YOUR OBJECTIVE
Skip the pictures, please, and write out exactly the lines from the opening of the data through the line containing "Table 4. The motion".

(Dataset entries)
##########

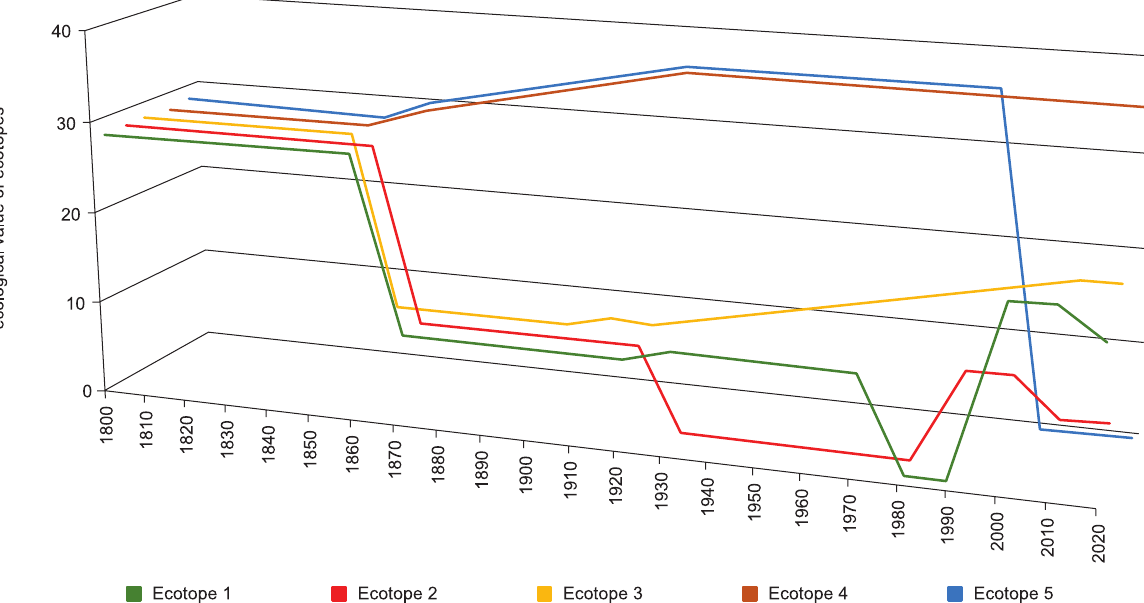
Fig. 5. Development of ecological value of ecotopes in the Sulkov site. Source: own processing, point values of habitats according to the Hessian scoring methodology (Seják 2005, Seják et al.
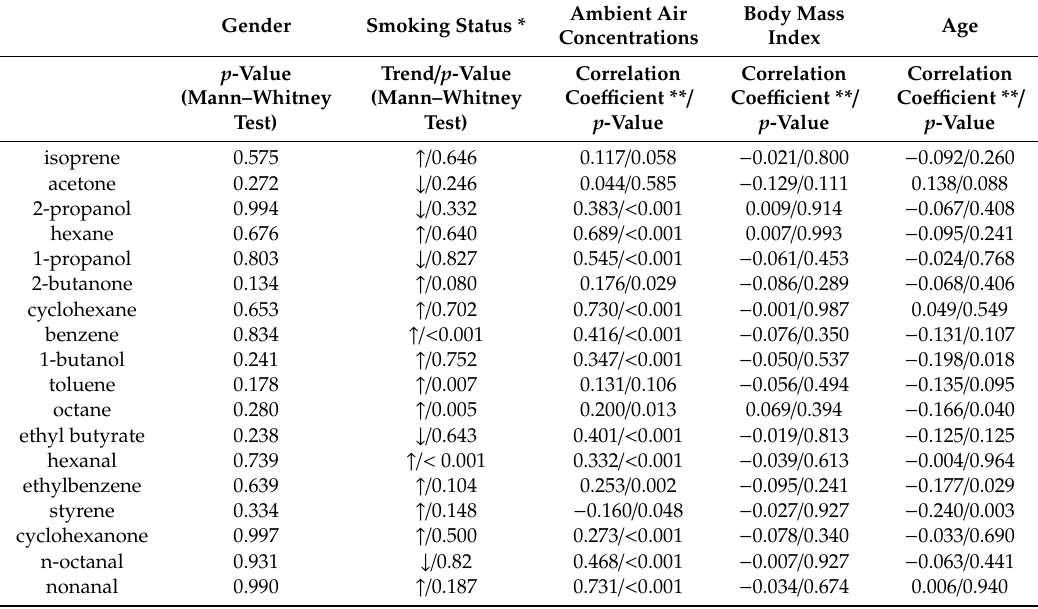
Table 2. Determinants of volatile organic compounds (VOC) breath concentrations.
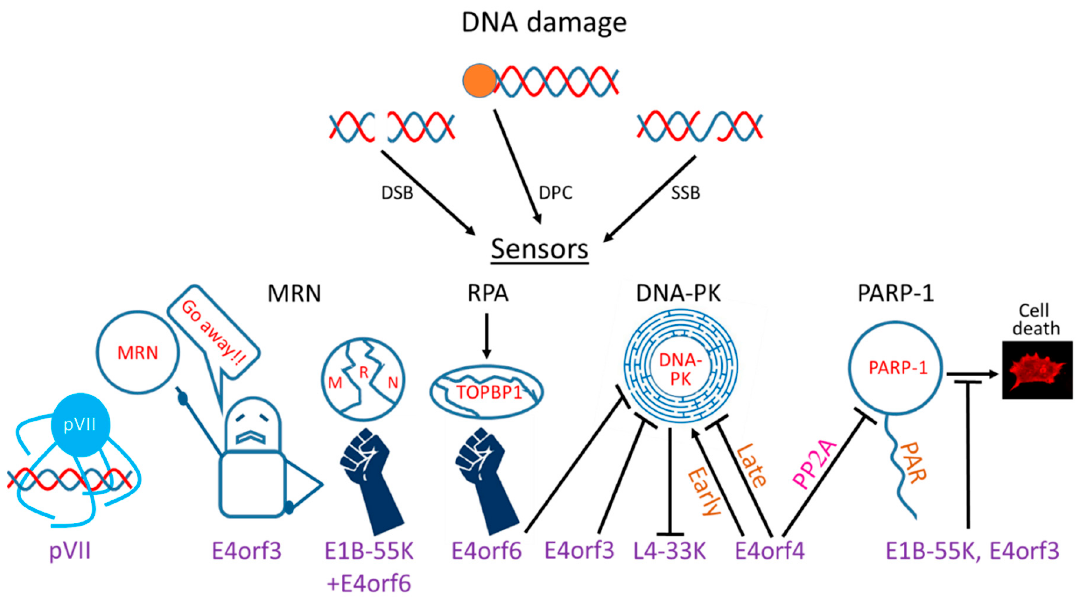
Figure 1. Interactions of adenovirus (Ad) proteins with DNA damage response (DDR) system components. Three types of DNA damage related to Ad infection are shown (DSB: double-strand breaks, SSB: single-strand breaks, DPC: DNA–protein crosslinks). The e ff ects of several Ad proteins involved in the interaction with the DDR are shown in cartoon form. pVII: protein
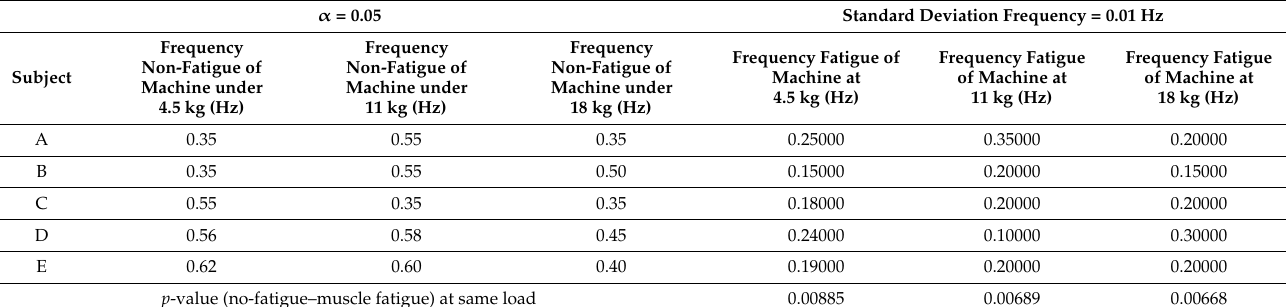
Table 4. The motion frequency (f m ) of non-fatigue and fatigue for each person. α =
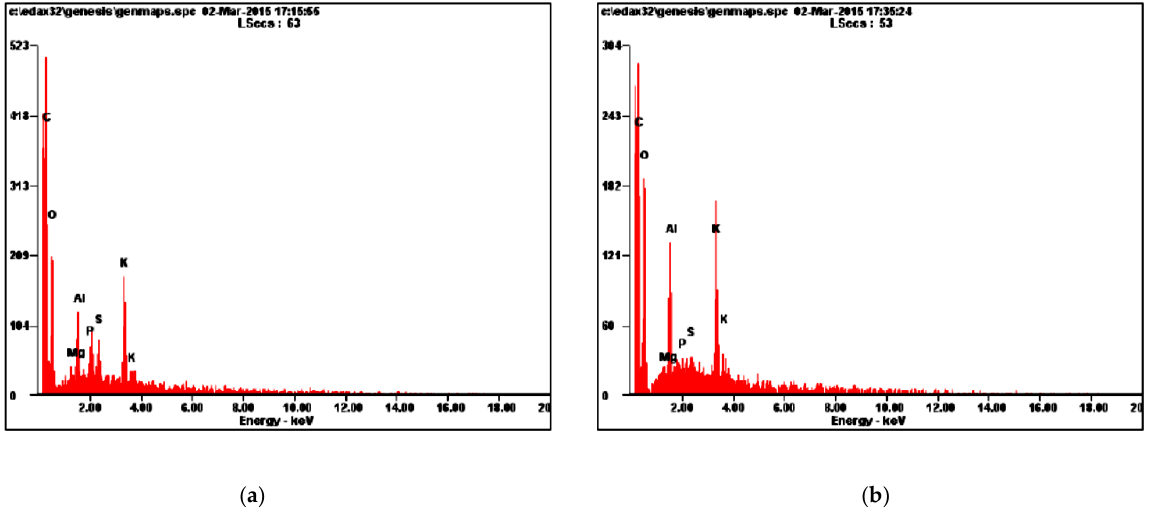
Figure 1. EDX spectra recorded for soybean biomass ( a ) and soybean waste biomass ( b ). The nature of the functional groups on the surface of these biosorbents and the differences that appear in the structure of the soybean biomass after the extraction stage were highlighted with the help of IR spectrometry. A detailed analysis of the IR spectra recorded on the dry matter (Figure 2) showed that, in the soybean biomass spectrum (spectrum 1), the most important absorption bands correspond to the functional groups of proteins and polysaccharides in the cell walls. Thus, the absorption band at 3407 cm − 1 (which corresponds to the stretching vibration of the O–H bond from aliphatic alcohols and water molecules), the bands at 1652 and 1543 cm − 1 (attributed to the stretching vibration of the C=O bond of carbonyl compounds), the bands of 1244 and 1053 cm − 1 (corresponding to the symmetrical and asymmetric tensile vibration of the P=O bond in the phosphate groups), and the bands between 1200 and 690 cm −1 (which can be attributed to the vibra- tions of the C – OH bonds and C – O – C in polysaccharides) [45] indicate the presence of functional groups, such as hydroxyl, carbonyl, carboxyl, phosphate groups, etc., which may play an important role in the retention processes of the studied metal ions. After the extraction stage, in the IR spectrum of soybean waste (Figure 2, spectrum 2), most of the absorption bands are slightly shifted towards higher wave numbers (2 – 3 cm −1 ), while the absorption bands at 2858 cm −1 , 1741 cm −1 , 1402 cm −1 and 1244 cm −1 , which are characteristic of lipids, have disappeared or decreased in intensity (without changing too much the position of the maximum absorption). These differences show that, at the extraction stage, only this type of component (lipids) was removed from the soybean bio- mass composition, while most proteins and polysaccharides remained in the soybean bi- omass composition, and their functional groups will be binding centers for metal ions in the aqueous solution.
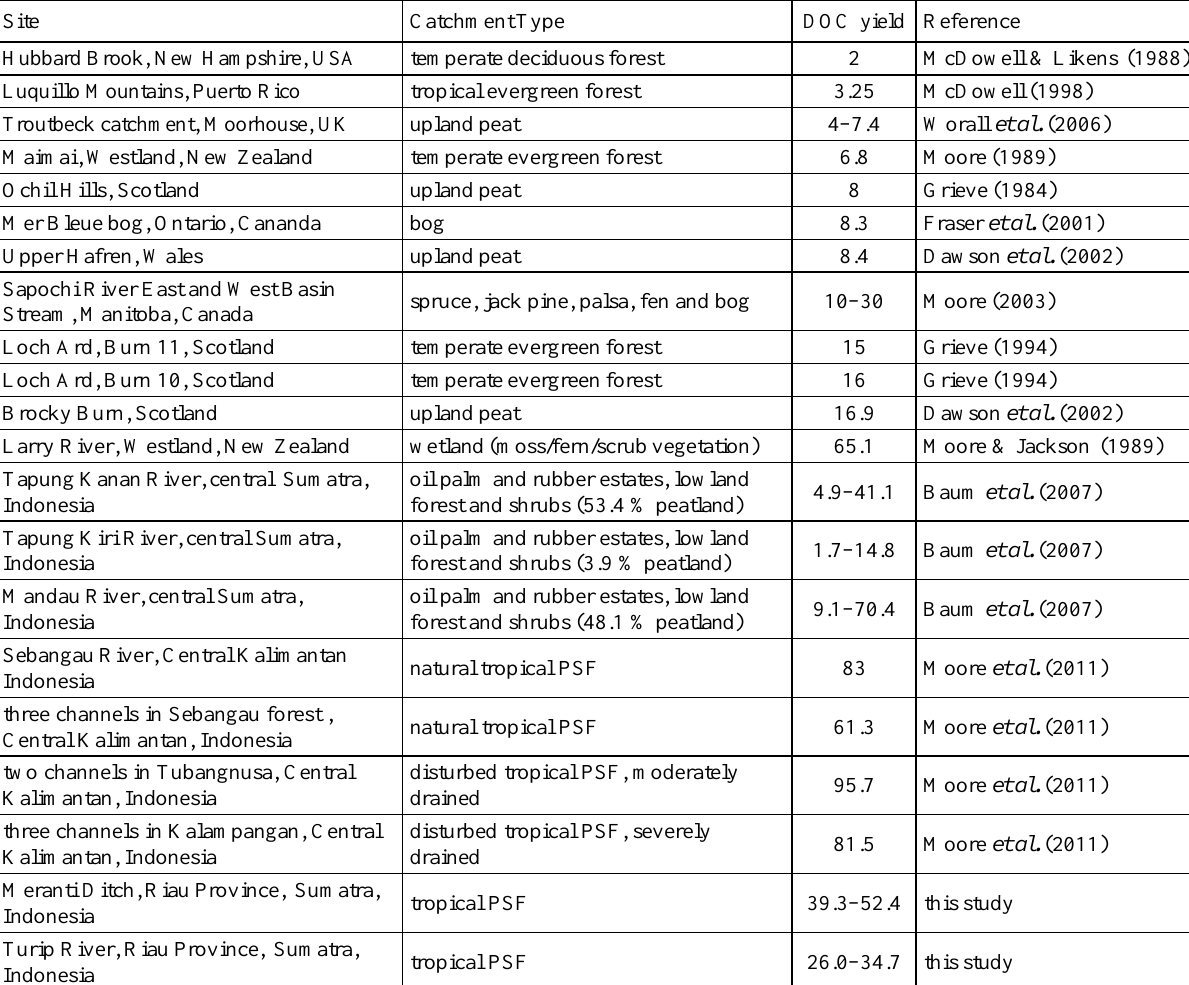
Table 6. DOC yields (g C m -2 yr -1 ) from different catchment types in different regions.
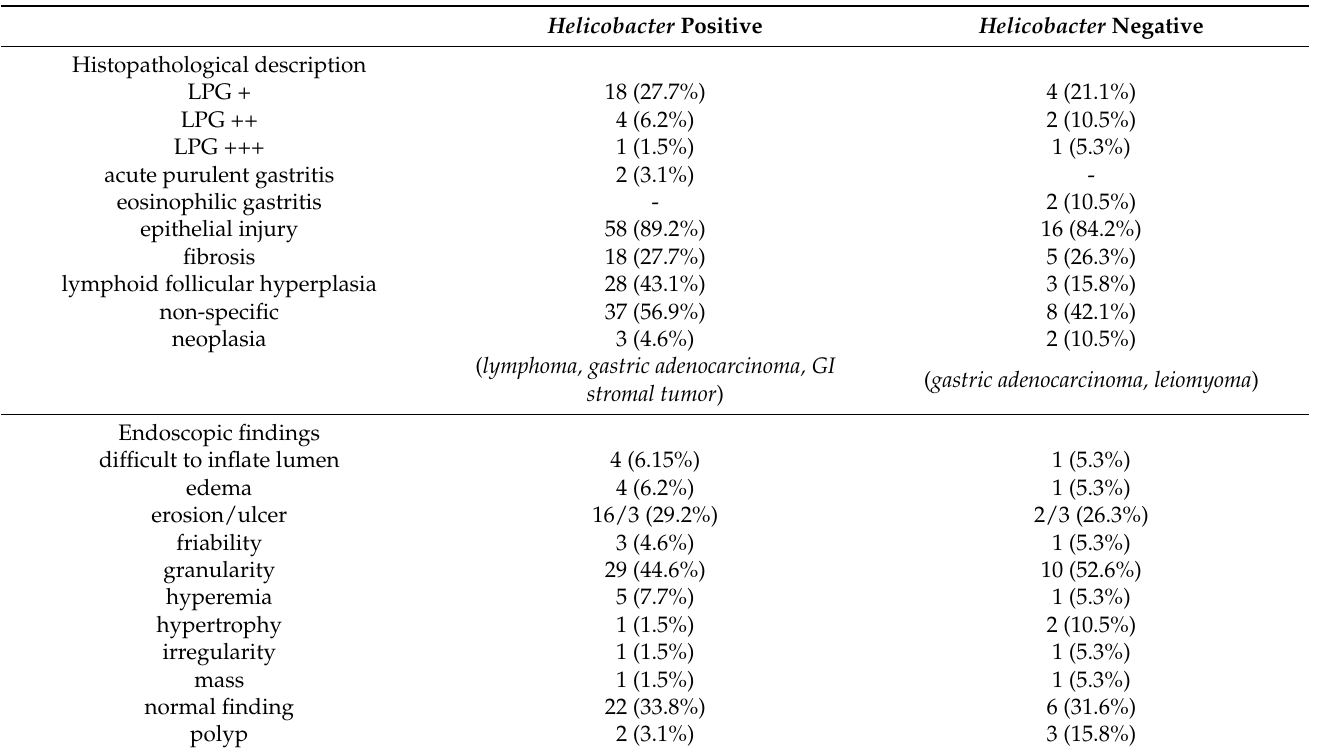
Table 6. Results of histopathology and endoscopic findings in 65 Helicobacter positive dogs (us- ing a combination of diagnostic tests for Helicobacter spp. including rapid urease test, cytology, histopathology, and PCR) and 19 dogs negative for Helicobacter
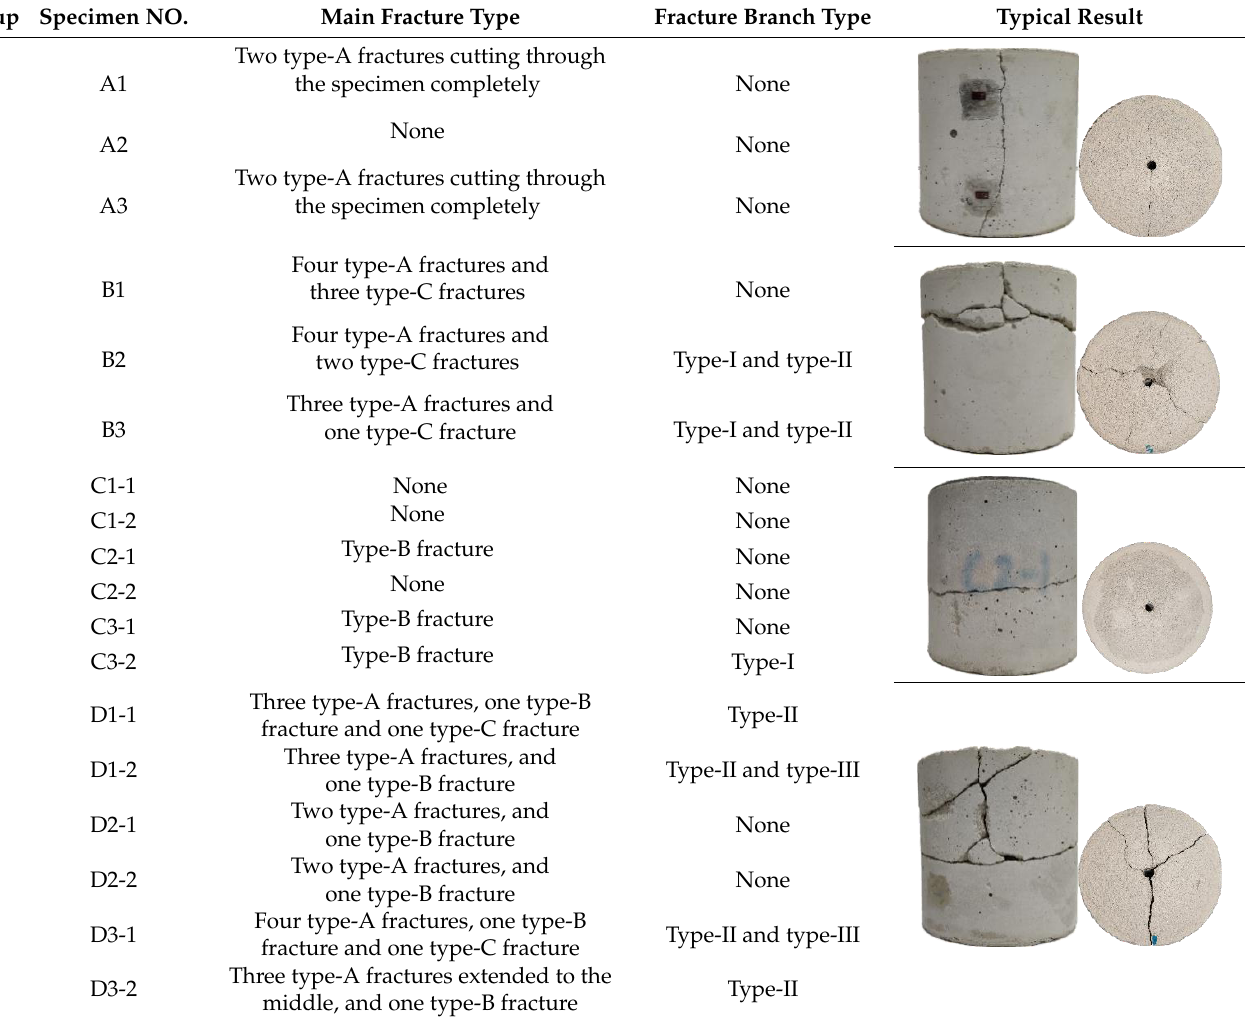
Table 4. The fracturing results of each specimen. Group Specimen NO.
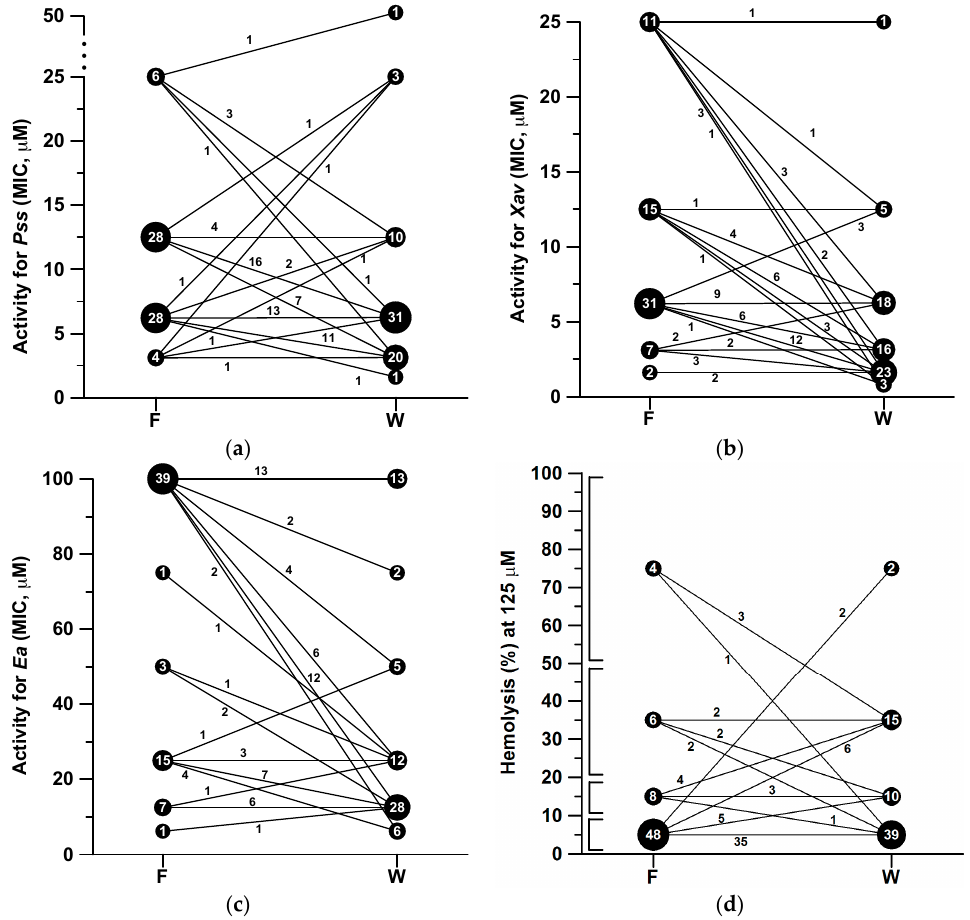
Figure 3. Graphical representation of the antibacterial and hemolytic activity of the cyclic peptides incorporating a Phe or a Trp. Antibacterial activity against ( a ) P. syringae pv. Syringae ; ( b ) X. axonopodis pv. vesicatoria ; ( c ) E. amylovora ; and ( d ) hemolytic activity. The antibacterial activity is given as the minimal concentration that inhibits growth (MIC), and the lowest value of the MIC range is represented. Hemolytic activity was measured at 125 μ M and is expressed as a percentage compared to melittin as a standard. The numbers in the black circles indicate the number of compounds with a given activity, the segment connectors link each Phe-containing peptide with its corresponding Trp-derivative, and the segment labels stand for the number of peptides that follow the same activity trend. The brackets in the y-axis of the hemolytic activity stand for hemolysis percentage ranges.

##########

WORKED SOLUTION
Fig. 5. Development of ecological value of ecotopes in the Sulkov site. Source: own processing, point values of habitats according to the Hessian scoring methodology (Seják 2005, Seják et al.
Table 2. Determinants of volatile organic compounds (VOC) breath concentrations.
Figure 1. Interactions of adenovirus (Ad) proteins with DNA damage response (DDR) system components. Three types of DNA damage related to Ad infection are shown (DSB: double-strand breaks, SSB: single-strand breaks, DPC: DNA–protein crosslinks). The e ff ects of several Ad proteins involved in the interaction with the DDR are shown in cartoon form. pVII: protein
Table 4. The motion frequency (f m ) of non-fatigue and fatigue for each person. α =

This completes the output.